Transplantasi mikrobiota tinja (fecal microbiota transplants/FMT) atau transplantasi tinja dapat menjadi metode mengatasi gangguan usus dengan memasukkan beragam jenis bakteri dari sistem pencernaan yang baik.
Sebelumnya, tim peneliti sudah mempelajari penggunaan probiotik yang berisi bakteri usus yang sehat dan menguji dampaknya pada usus yang telah terinfeksi penyakit. Kini, studi baru diarahkan untuk mengetahui bagaimana peran probiotik dalam memengaruhi produksi SCFA dalam usus yang sehat.
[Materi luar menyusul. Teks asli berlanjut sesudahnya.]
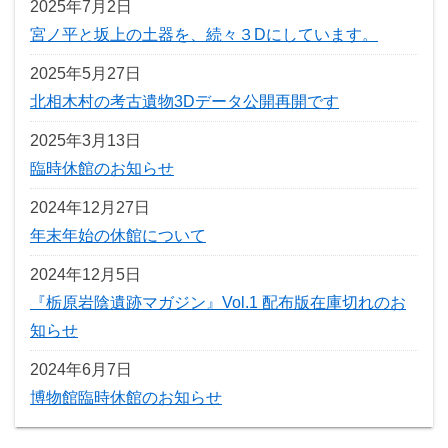
2025年7月2日
宮ノ平と坂上の土器を、続々３Dにしています。
2025年5月27日
北相木村の考古遺物3Dデータ公開再開です
2025年3月13日
臨時休館のお知らせ
2024年12月27日
年末年始の休館について
2024年12月5日
『栃原岩陰遺跡マガジン』Vol.1 配布版在庫切れのお
知らせ
2024年6月7日
博物館臨時休館のお知らせ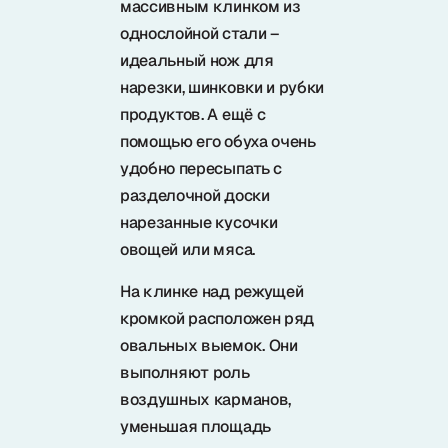
массивным клинком из
Samura в соцсетях
однослойной стали –
идеальный нож для
нарезки, шинковки и рубки
продуктов. А ещё с
помощью его обуха очень
удобно пересыпать с
разделочной доски
нарезанные кусочки
овощей или мяса.
На клинке над режущей
кромкой расположен ряд
овальных выемок. Они
выполняют роль
воздушных карманов,
уменьшая площадь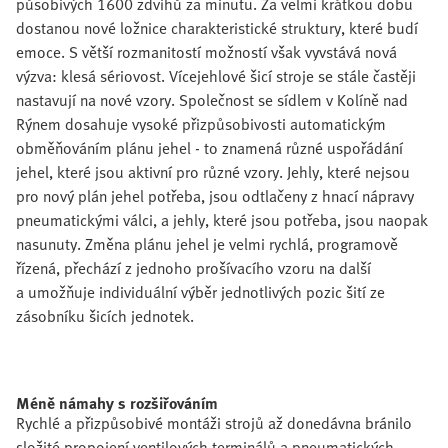
působivých 1600 zdvihů za minutu. Za velmi krátkou dobu
dostanou nové ložnice charakteristické struktury, které budí
emoce. S větší rozmanitostí možností však vyvstává nová
výzva: klesá sériovost. Vícejehlové šicí stroje se stále častěji
nastavují na nové vzory. Společnost se sídlem v Kolíně nad
Rýnem dosahuje vysoké přizpůsobivosti automatickým
obměňováním plánu jehel - to znamená různé uspořádání
jehel, které jsou aktivní pro různé vzory. Jehly, které nejsou
pro nový plán jehel potřeba, jsou odtlačeny z hnací nápravy
pneumatickými válci, a jehly, které jsou potřeba, jsou naopak
nasunuty. Změna plánu jehel je velmi rychlá, programově
řízená, přechází z jednoho prošívacího vzoru na další
a umožňuje individuální výběr jednotlivých pozic šití ze
zásobníku šicích jednotek.
Méně námahy s rozšiřováním
Rychlé a přizpůsobivé montáži strojů až donedávna bránilo
složité propojení ventilových terminálů a pneumatických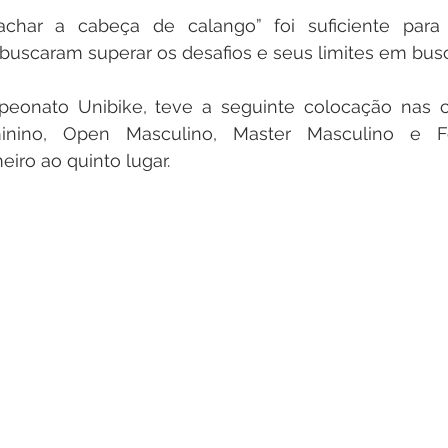
char a cabeça de calango” foi suficiente para 
uscaram superar os desafios e seus limites em busca
eonato Unibike, teve a seguinte colocação nas cat
inino, Open Masculino, Master Masculino e F
iro ao quinto lugar.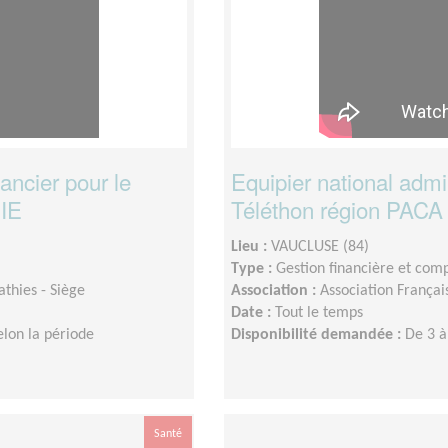
nancier pour le
Equipier national admini
NIE
Téléthon région PAC
Lieu :
VAUCLUSE (84)
Type :
Gestion financière et com
thies - Siège
Association :
Association Françai
Date :
Tout le temps
elon la période
Disponibilité demandée :
De 3 à
Santé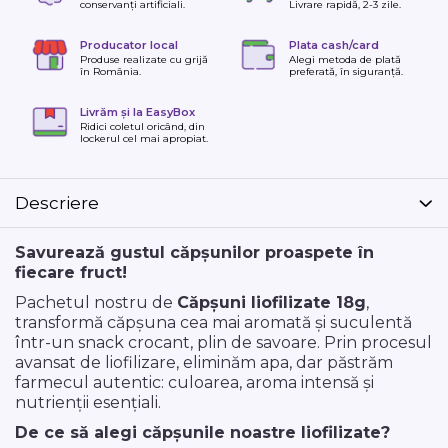
conservanți artificiali.
Livrare rapidă, 2-3 zile.
Producator local
Plata cash/card
Produse realizate cu grijă
Alegi metoda de plată
în România.
preferată, în siguranță.
Livrăm și la EasyBox
Ridici coletul oricând, din
lockerul cel mai apropiat.
Descriere
Savurează gustul căpșunilor proaspete în
fiecare fruct!
Pachetul nostru de
Căpșuni liofilizate 18g
,
transformă căpșuna cea mai aromată și suculentă
într-un snack crocant, plin de savoare. Prin procesul
avansat de liofilizare, eliminăm apa, dar păstrăm
farmecul autentic: culoarea, aroma intensă și
nutrienții esențiali.
De ce să alegi căpșunile noastre liofilizate?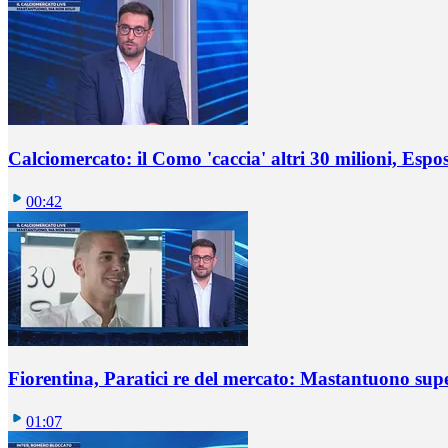
Calciomercato: il Como 'caccia' altri 30 milioni, Espos
00:42
Fiorentina, Paratici re del mercato: Mastantuono sup
01:07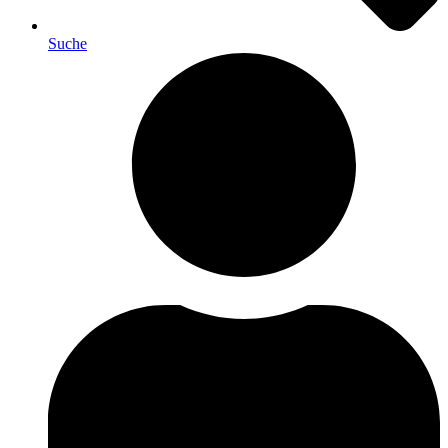
Suche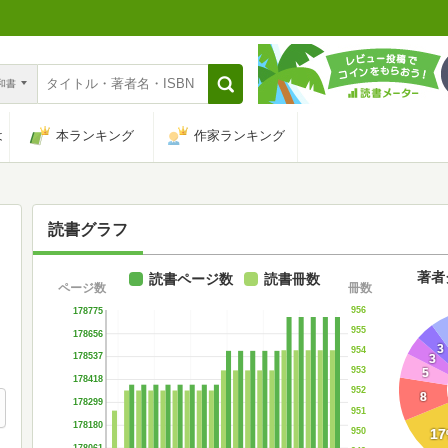
n和書
は
本ランキング
作家ランキング
読書グラフ
著者
読書ページ数
読書冊数
ページ数
冊数
956
178775
955
178656
3
954
178537
3
953
5
178418
952
8
178299
951
178180
950
17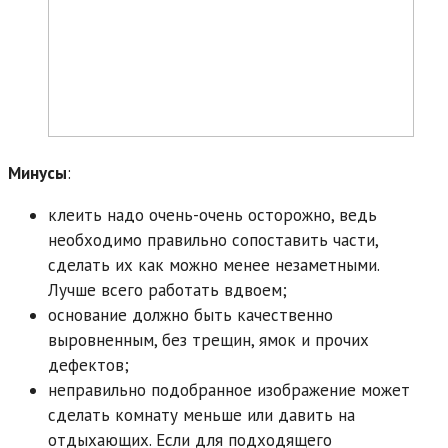
Минусы
:
клеить надо очень-очень осторожно, ведь
необходимо правильно сопоставить части,
сделать их как можно менее незаметными.
Лучше всего работать вдвоем;
основание должно быть качественно
выровненным, без трещин, ямок и прочих
дефектов;
неправильно подобранное изображение может
сделать комнату меньше или давить на
отдыхающих. Если для подходящего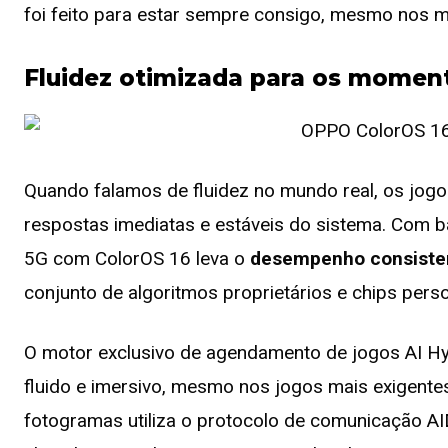
foi feito para estar sempre consigo, mesmo nos m
Fluidez otimizada para os moment
Quando falamos de fluidez no mundo real, os jo
respostas imediatas e estáveis do sistema. Com b
5G com ColorOS 16 leva o
desempenho consisten
conjunto de algoritmos proprietários e chips pers
O motor exclusivo de agendamento de jogos AI 
fluido e imersivo, mesmo nos jogos mais exigentes
fotogramas utiliza o protocolo de comunicação AI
Untuk mengetahui peran prebiotik dalam memproduksi SCFA, peneliti memilih meneliti tinja bayi karena mikrobioma di usus bayi bebas dari penyakit yang terkait dengan pertambahan umur, seperti diabetes dan kanker. Selain itu, tinja bayi tersedia cukup banyak di bekas popok mereka.
“Tinja bayi selalu tersedia,” kata Yadav.
Penelitian
Studi dilakukan peneliti dengan mengisoloasi 10 galur (strain) bakteri yang terdiri atas lima spesies bakteri Lactobacillus dan lima spesies bakteri Enterococcus yang diambil dari tinja 34 bayi. Identifikasi galur itu dilakukan untuk meneliti kandidit terbaik tinja untuk membuat probiotik. Prebiotik itu tersusun dari campuran mikroba yang mampu bertahan dalam usus manusia, sekaligus mampu menstimulasi produksi SCFA.
Selanjutnya, peneliti menguji probiotik dari campuran 10 galur bakteri itu dalam dosis yang berbeda pada tikus dan dalam medium tinja manusia untuk meniru lingkungan sistem pencernaan manusia. Hasilnya, meski dalam dosis tunggal, prebiotik itu mampu menjaga keseimbangan mikrobiota sehat dan meningkatkan produksi SCFA di tikus dan feses manusia.
“Studi ini memberikan bukti bahwa probiotik yang berasal dari manusia dapat dieksploitasi untuk (perawatan) penyakit pada manusia yang terkait dengan ketidakseimbangan mikobiota dan penurunan produksi SCFA di usus,” ungkap Yadav.
Meski demikian, sejumlah riset lanjutan masih diperlukan sebelum probiotik dari tinja bayi itu tersedia di toko. Namun, setidaknya studi ini telah memberi dasar bagi penyelidikan pengaruh probiotik pada mikrobiota di tubuh manusia, sistem metabolisme tubuh dan penyakit yang berkaitan dengannya.